Pushing Python toward C speeds with SIMD

In fields like data science and image processing, running time-intensive computations in a for loop iterating over an array is essential, and in a language like Python, receiving a runtime error due to some array shape mismatch hours into a computation is inexcusable, though all too commonplace. Speeding up array computations in Python code can always provide huge benefits in both research and industry, so I was thrilled to learn about Numba, a JIT compiler for Python code with a focus on optimizing NumPy.

Numba works by outputting LLVM instructions for functions with a special decorator, and calling those pre-compiled functions in place of running the Python interpreter in the function body. What I find to be one of the coolest features of Numba is its ability to translate some loops into vector instructions, also called SIMD instructions, meaning "Single Instruction, Multiple Data."

SIMD is a variety of "data parallelism" that works when applying the same instruction to every element in an array. Instead of applying the instruction to the first element of the array, then the second, then the third, etc., a program that is vectorized/uses SIMD instructions will work on 4, 8, 16 or more elements of the array with a single instruction.

Let's compile an example program using Numba, which sums all elements of an array.

1
2
3
4
5
6
@jit(nopython=True)
def arr_sum(arr):
    total = 0
    for i in range(arr.shape[0]):
        total += arr[i]
    return total

This function takes a NumPy array as an argument, and rather than call NumPy's built in np.sum, it runs an explicit for loop iterating over each element. The nopython=True argument to the @jit decorator tells Numba to disallow calls to the Python interpreter.

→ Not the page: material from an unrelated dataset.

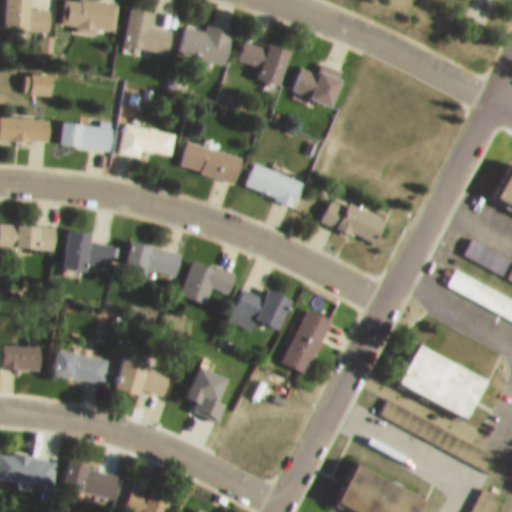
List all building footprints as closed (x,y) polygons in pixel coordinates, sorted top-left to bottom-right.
[(49,21),(50,0),(4,0),(4,17),(49,21)] [(61,0),(60,16),(113,21),(114,0),(61,0)] [(168,43),(173,20),(150,15),(153,0),(152,0),(129,0),(122,33),(168,43)] [(225,54),(232,20),(185,10),(178,44),(225,54)] [(268,33),(267,37),(243,31),(237,51),(260,57),(257,68),(281,75),(290,38),(268,33)] [(334,95),(345,63),(320,55),(318,62),(301,57),(293,80),(334,95)] [(0,129),(48,130),(49,108),(0,106),(0,129)] [(109,141),(112,116),(61,110),(58,135),(109,141)] [(140,142),(170,147),(174,121),(122,113),(117,144),(139,147),(140,142)] [(235,172),(242,146),(186,132),(179,158),(235,172)] [(295,195),(304,170),(253,151),(244,177),(295,195)] [(511,164),(500,186),(511,192),(511,164)] [(374,231),(384,208),(349,193),(339,216),(374,231)] [(0,216),(0,238),(55,239),(55,214),(0,213),(0,216)] [(69,218),(62,265),(86,268),(88,254),(112,258),(115,233),(91,230),(93,221),(69,218)] [(174,265),(180,242),(130,229),(124,253),(174,265)] [(510,246),(469,229),(462,247),(503,263),(510,246)] [(190,249),(179,285),(206,292),(210,277),(229,282),(234,262),(190,249)] [(511,309),(511,288),(452,261),(444,279),(511,309)] [(281,317),(292,286),(268,278),(265,287),(239,279),(228,310),(252,318),(256,309),(281,317)] [(332,303),(307,293),(282,352),(307,363),(332,303)] [(472,407),(491,366),(419,333),(401,374),(472,407)] [(41,335),(3,335),(3,359),(41,359),(41,335)] [(53,363),(103,372),(107,347),(57,338),(53,363)] [(164,386),(172,358),(124,346),(116,374),(164,386)] [(0,441),(0,466),(53,474),(56,449),(0,441)] [(112,488),(118,464),(68,450),(62,475),(112,488)] [(377,511),(416,511),(428,485),(359,455),(341,496),(377,511)] [(131,480),(123,501),(155,511),(162,511),(172,483),(152,476),(148,486),(131,480)] [(467,510),(471,511),(486,511),(500,486),(483,477),(467,510)] [(192,511),(222,511),(223,510),(199,498),(192,511)]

Numba compiles this for loop to LLVM, which does its own semantic analysis. When LLVM recognizes a for loop performing the same operation to every element in the array, it invokes auto-vectorization to output SIMD instructions.

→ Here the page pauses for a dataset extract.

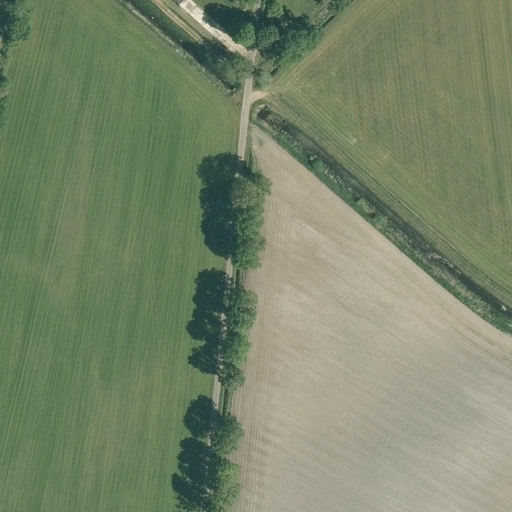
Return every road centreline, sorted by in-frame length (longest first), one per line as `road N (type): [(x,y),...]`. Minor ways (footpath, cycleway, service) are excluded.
road 1 (unclassified): [(197,511),(250,0)]
road 2 (track): [(150,0),(325,155),(511,302)]
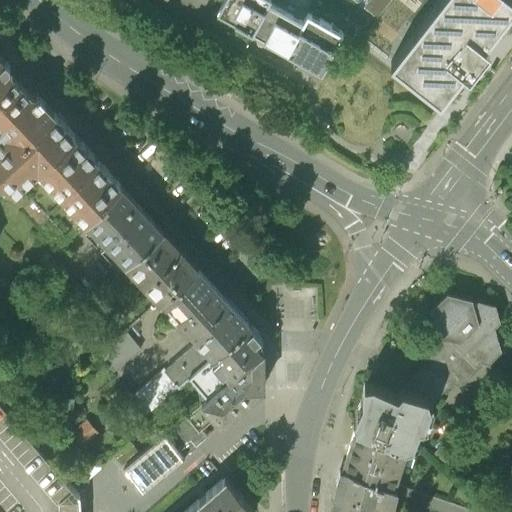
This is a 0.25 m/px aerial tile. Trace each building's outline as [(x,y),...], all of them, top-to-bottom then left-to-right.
[(230,0),(221,18),(255,37),(275,0),(230,0)] [(310,19),(275,0),(255,37),(289,56),(310,19)] [(511,2),(511,0),(438,0),(391,63),(439,99),(474,54),(511,2)] [(344,38),(310,19),(289,56),(323,75),(344,38)] [(39,174),(87,226),(124,192),(61,124),(37,98),(32,103),(21,91),(7,76),(9,75),(0,65),(0,135),(4,140),(0,143),(0,183),(13,198),(39,174)] [(87,226),(127,270),(164,236),(124,192),(87,226)] [(197,271),(164,236),(127,270),(160,305),(162,303),(197,271)] [(244,331),(248,327),(197,271),(162,303),(196,340),(213,359),(244,331)] [(449,293),(418,321),(431,367),(425,365),(402,386),(428,393),(437,398),(452,381),(463,385),(480,366),(489,369),(502,352),(494,327),(501,322),(495,305),(449,293)] [(152,346),(136,327),(109,350),(125,369),(152,346)] [(213,359),(233,380),(263,352),(244,331),(213,359)] [(147,420),(213,359),(196,340),(130,401),(147,420)] [(233,380),(203,405),(222,426),(265,389),(266,357),(263,352),(233,380)] [(72,385),(65,377),(56,385),(63,393),(72,385)] [(355,422),(354,426),(407,443),(413,442),(419,424),(424,422),(431,403),(428,393),(402,386),(398,392),(373,380),(364,382),(361,399),(353,417),(355,422)] [(85,394),(72,393),(71,405),(84,406),(85,394)] [(79,498),(0,407),(0,511),(80,511),(79,501),(79,498)] [(110,427),(98,414),(83,427),(94,441),(110,427)] [(354,426),(340,464),(397,482),(402,468),(410,471),(418,447),(407,443),(354,426)] [(196,454),(194,452),(177,431),(153,451),(136,465),(155,488),(196,454)] [(120,446),(136,465),(153,451),(138,432),(120,446)] [(455,453),(443,443),(434,454),(445,464),(455,453)] [(329,511),(391,511),(396,491),(397,482),(340,464),(338,472),(329,511)] [(261,511),(266,508),(237,474),(215,492),(192,511),(261,511)]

I'll include the below excerpt of the actual assembly output just to give a flavor of what the compiled output looks like. The important thing to keep in mind here is simply that the vector registers in Intel architectures are always named %xmm and %ymm, and the instructions operating on vector registers have names always starting with v like vpaddq, vpmovzxdq, and vpxor. Seeing this in our assembly output, we know that our program is running with SIMD parallelism!

1
2
3
4
5
6
7
LBB0_6:
	subq	%rcx, %rsi
	vpxor	%xmm0, %xmm0, %xmm0
	xorl	%edx, %edx
	vpxor	%xmm1, %xmm1, %xmm1
	vpxor	%xmm2, %xmm2, %xmm2
	vpxor	%xmm3, %xmm3, %xmm3

Let's take a look at how effective Numba JIT-compilation with SIMD parallelism is on the array sum program in comparison with a vanilla Python for loop, or with np.sum().

This shows in microseconds the average run time over 1000 iterations of summing integers in a 65,000-length array. We see that using NumPy's sum() function already provides a huge performance improvement over vanilla Python, and Numba with an explicit for loop is even faster. If the programmer leaves in a np.sum() inside a Numba JIT-compiled function, however, since LLVM does not know how to optimize NumPy functions, the program actually performs worse than if it had not been JIT-compiled and just used vanilla NumPy.

I also wanted to compare against implementations of the same program in C, and in C using the __m128i _mm_add_epi32(__m128i a, __m128i b) Intel intrinsic to vectorize the program to sum 4 array entries at a time. The Numba JIT-compiled vectorized array sum actually comes very close to achieving vanilla C speeds! Using the SIMD intrinsics in C brings us even closer to the hardware though, resulting in the fastest version of array sum as expected.

The idea that hardware sits mostly dormant on my system that, in the right scenario, can speed up computation on my machine simply by having the compiler output a different instruction fascinates me. Numba provides a very accessible interface for trying out SIMD without the complexity of programming using intrinsics that I would highly encourage anyone interested in speeding up their Python computations to try out.